Data section:
== Segment start ==

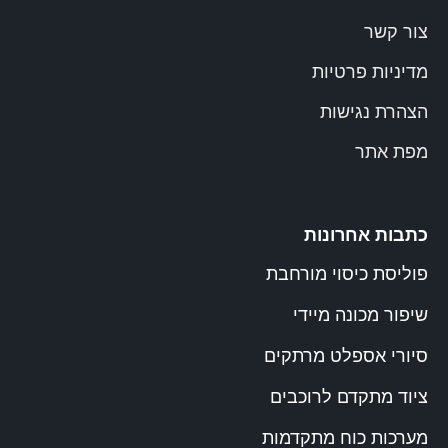
צור קשר
מדיניות פרטיות
הצהרת נגישות
מפת אתר
כתבות אחרונות
פוליסת כיסוי מורחבת
שיפור מכונה מיידי
סיורי אספלט מרתקים
ציוד מתקדם לרוכבים
מערכות כוח מתקדמות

== Segment end ==

Task description:
All of the material should be written out again exactly, apart from the pictures.

Solved exercise:
צור קשר
מדיניות פרטיות
הצהרת נגישות
מפת אתר
כתבות אחרונות
פוליסת כיסוי מורחבת
שיפור מכונה מיידי
סיורי אספלט מרתקים
ציוד מתקדם לרוכבים
מערכות כוח מתקדמות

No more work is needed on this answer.